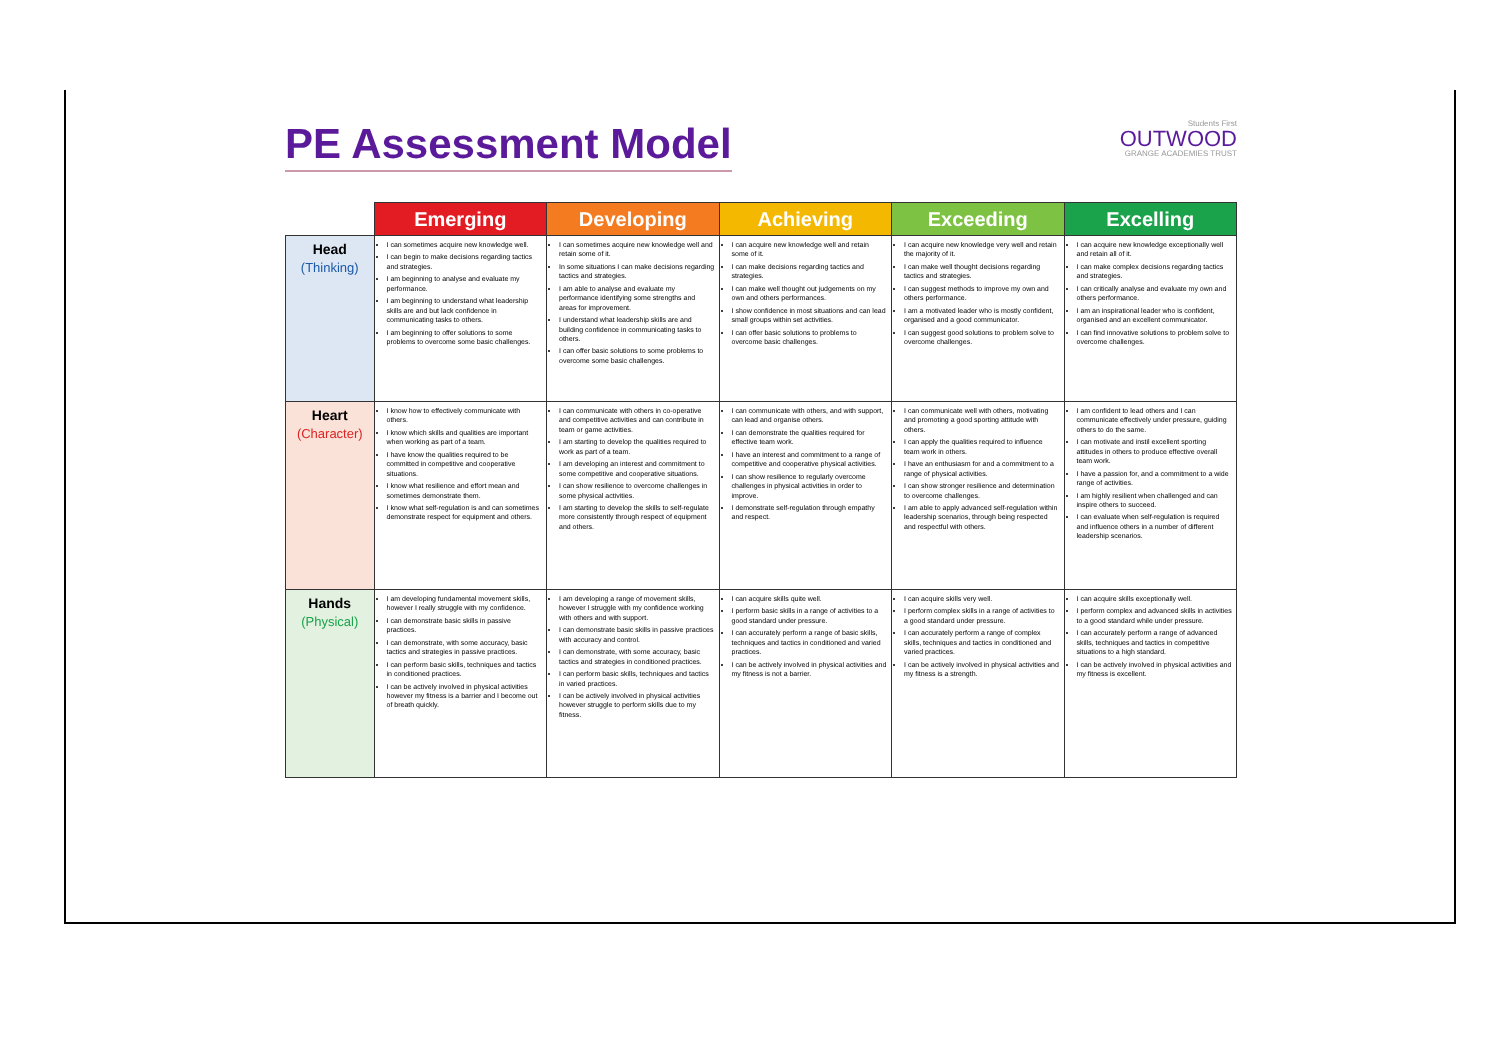PE Assessment Model
Students First
OUTWOOD
GRANGE ACADEMIES TRUST
| | Emerging | Developing | Achieving | Exceeding | Excelling |
| --- | --- | --- | --- | --- | --- |
| Head (Thinking) | I can sometimes acquire new knowledge well. I can begin to make decisions regarding tactics and strategies. I am beginning to analyse and evaluate my performance. I am beginning to understand what leadership skills are and but lack confidence in communicating tasks to others. I am beginning to offer solutions to some problems to overcome some basic challenges. | I can sometimes acquire new knowledge well and retain some of it. In some situations I can make decisions regarding tactics and strategies. I am able to analyse and evaluate my performance identifying some strengths and areas for improvement. I understand what leadership skills are and building confidence in communicating tasks to others. I can offer basic solutions to some problems to overcome some basic challenges. | I can acquire new knowledge well and retain some of it. I can make decisions regarding tactics and strategies. I can make well thought out judgements on my own and others performances. I show confidence in most situations and can lead small groups within set activities. I can offer basic solutions to problems to overcome basic challenges. | I can acquire new knowledge very well and retain the majority of it. I can make well thought decisions regarding tactics and strategies. I can suggest methods to improve my own and others performance. I am a motivated leader who is mostly confident, organised and a good communicator. I can suggest good solutions to problem solve to overcome challenges. | I can acquire new knowledge exceptionally well and retain all of it. I can make complex decisions regarding tactics and strategies. I can critically analyse and evaluate my own and others performance. I am an inspirational leader who is confident, organised and an excellent communicator. I can find innovative solutions to problem solve to overcome challenges. |
| Heart (Character) | I know how to effectively communicate with others. I know which skills and qualities are important when working as part of a team. I have know the qualities required to be committed in competitive and cooperative situations. I know what resilience and effort mean and sometimes demonstrate them. I know what self-regulation is and can sometimes demonstrate respect for equipment and others. | I can communicate with others in co-operative and competitive activities and can contribute in team or game activities. I am starting to develop the qualities required to work as part of a team. I am developing an interest and commitment to some competitive and cooperative situations. I can show resilience to overcome challenges in some physical activities. I am starting to develop the skills to self-regulate more consistently through respect of equipment and others. | I can communicate with others, and with support, can lead and organise others. I can demonstrate the qualities required for effective team work. I have an interest and commitment to a range of competitive and cooperative physical activities. I can show resilience to regularly overcome challenges in physical activities in order to improve. I demonstrate self-regulation through empathy and respect. | I can communicate well with others, motivating and promoting a good sporting attitude with others. I can apply the qualities required to influence team work in others. I have an enthusiasm for and a commitment to a range of physical activities. I can show stronger resilience and determination to overcome challenges. I am able to apply advanced self-regulation within leadership scenarios, through being respected and respectful with others. | I am confident to lead others and I can communicate effectively under pressure, guiding others to do the same. I can motivate and instil excellent sporting attitudes in others to produce effective overall team work. I have a passion for, and a commitment to a wide range of activities. I am highly resilient when challenged and can inspire others to succeed. I can evaluate when self-regulation is required and influence others in a number of different leadership scenarios. |
| Hands (Physical) | I am developing fundamental movement skills, however I really struggle with my confidence. I can demonstrate basic skills in passive practices. I can demonstrate, with some accuracy, basic tactics and strategies in passive practices. I can perform basic skills, techniques and tactics in conditioned practices. I can be actively involved in physical activities however my fitness is a barrier and I become out of breath quickly. | I am developing a range of movement skills, however I struggle with my confidence working with others and with support. I can demonstrate basic skills in passive practices with accuracy and control. I can demonstrate, with some accuracy, basic tactics and strategies in conditioned practices. I can perform basic skills, techniques and tactics in varied practices. I can be actively involved in physical activities however struggle to perform skills due to my fitness. | I can acquire skills quite well. I perform basic skills in a range of activities to a good standard under pressure. I can accurately perform a range of basic skills, techniques and tactics in conditioned and varied practices. I can be actively involved in physical activities and my fitness is not a barrier. | I can acquire skills very well. I perform complex skills in a range of activities to a good standard under pressure. I can accurately perform a range of complex skills, techniques and tactics in conditioned and varied practices. I can be actively involved in physical activities and my fitness is a strength. | I can acquire skills exceptionally well. I perform complex and advanced skills in activities to a good standard while under pressure. I can accurately perform a range of advanced skills, techniques and tactics in competitive situations to a high standard. I can be actively involved in physical activities and my fitness is excellent. |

PROBLEM STATEMENT
The whole listing above is to be printed exactly; the pictures stay out.

ANSWER FOR THIS EXERCISE
PE Assessment Model
Students First
OUTWOOD
GRANGE ACADEMIES TRUST
| | Emerging | Developing | Achieving | Exceeding | Excelling |
| --- | --- | --- | --- | --- | --- |
| Head (Thinking) | I can sometimes acquire new knowledge well. I can begin to make decisions regarding tactics and strategies. I am beginning to analyse and evaluate my performance. I am beginning to understand what leadership skills are and but lack confidence in communicating tasks to others. I am beginning to offer solutions to some problems to overcome some basic challenges. | I can sometimes acquire new knowledge well and retain some of it. In some situations I can make decisions regarding tactics and strategies. I am able to analyse and evaluate my performance identifying some strengths and areas for improvement. I understand what leadership skills are and building confidence in communicating tasks to others. I can offer basic solutions to some problems to overcome some basic challenges. | I can acquire new knowledge well and retain some of it. I can make decisions regarding tactics and strategies. I can make well thought out judgements on my own and others performances. I show confidence in most situations and can lead small groups within set activities. I can offer basic solutions to problems to overcome basic challenges. | I can acquire new knowledge very well and retain the majority of it. I can make well thought decisions regarding tactics and strategies. I can suggest methods to improve my own and others performance. I am a motivated leader who is mostly confident, organised and a good communicator. I can suggest good solutions to problem solve to overcome challenges. | I can acquire new knowledge exceptionally well and retain all of it. I can make complex decisions regarding tactics and strategies. I can critically analyse and evaluate my own and others performance. I am an inspirational leader who is confident, organised and an excellent communicator. I can find innovative solutions to problem solve to overcome challenges. |
| Heart (Character) | I know how to effectively communicate with others. I know which skills and qualities are important when working as part of a team. I have know the qualities required to be committed in competitive and cooperative situations. I know what resilience and effort mean and sometimes demonstrate them. I know what self-regulation is and can sometimes demonstrate respect for equipment and others. | I can communicate with others in co-operative and competitive activities and can contribute in team or game activities. I am starting to develop the qualities required to work as part of a team. I am developing an interest and commitment to some competitive and cooperative situations. I can show resilience to overcome challenges in some physical activities. I am starting to develop the skills to self-regulate more consistently through respect of equipment and others. | I can communicate with others, and with support, can lead and organise others. I can demonstrate the qualities required for effective team work. I have an interest and commitment to a range of competitive and cooperative physical activities. I can show resilience to regularly overcome challenges in physical activities in order to improve. I demonstrate self-regulation through empathy and respect. | I can communicate well with others, motivating and promoting a good sporting attitude with others. I can apply the qualities required to influence team work in others. I have an enthusiasm for and a commitment to a range of physical activities. I can show stronger resilience and determination to overcome challenges. I am able to apply advanced self-regulation within leadership scenarios, through being respected and respectful with others. | I am confident to lead others and I can communicate effectively under pressure, guiding others to do the same. I can motivate and instil excellent sporting attitudes in others to produce effective overall team work. I have a passion for, and a commitment to a wide range of activities. I am highly resilient when challenged and can inspire others to succeed. I can evaluate when self-regulation is required and influence others in a number of different leadership scenarios. |
| Hands (Physical) | I am developing fundamental movement skills, however I really struggle with my confidence. I can demonstrate basic skills in passive practices. I can demonstrate, with some accuracy, basic tactics and strategies in passive practices. I can perform basic skills, techniques and tactics in conditioned practices. I can be actively involved in physical activities however my fitness is a barrier and I become out of breath quickly. | I am developing a range of movement skills, however I struggle with my confidence working with others and with support. I can demonstrate basic skills in passive practices with accuracy and control. I can demonstrate, with some accuracy, basic tactics and strategies in conditioned practices. I can perform basic skills, techniques and tactics in varied practices. I can be actively involved in physical activities however struggle to perform skills due to my fitness. | I can acquire skills quite well. I perform basic skills in a range of activities to a good standard under pressure. I can accurately perform a range of basic skills, techniques and tactics in conditioned and varied practices. I can be actively involved in physical activities and my fitness is not a barrier. | I can acquire skills very well. I perform complex skills in a range of activities to a good standard under pressure. I can accurately perform a range of complex skills, techniques and tactics in conditioned and varied practices. I can be actively involved in physical activities and my fitness is a strength. | I can acquire skills exceptionally well. I perform complex and advanced skills in activities to a good standard while under pressure. I can accurately perform a range of advanced skills, techniques and tactics in competitive situations to a high standard. I can be actively involved in physical activities and my fitness is excellent. |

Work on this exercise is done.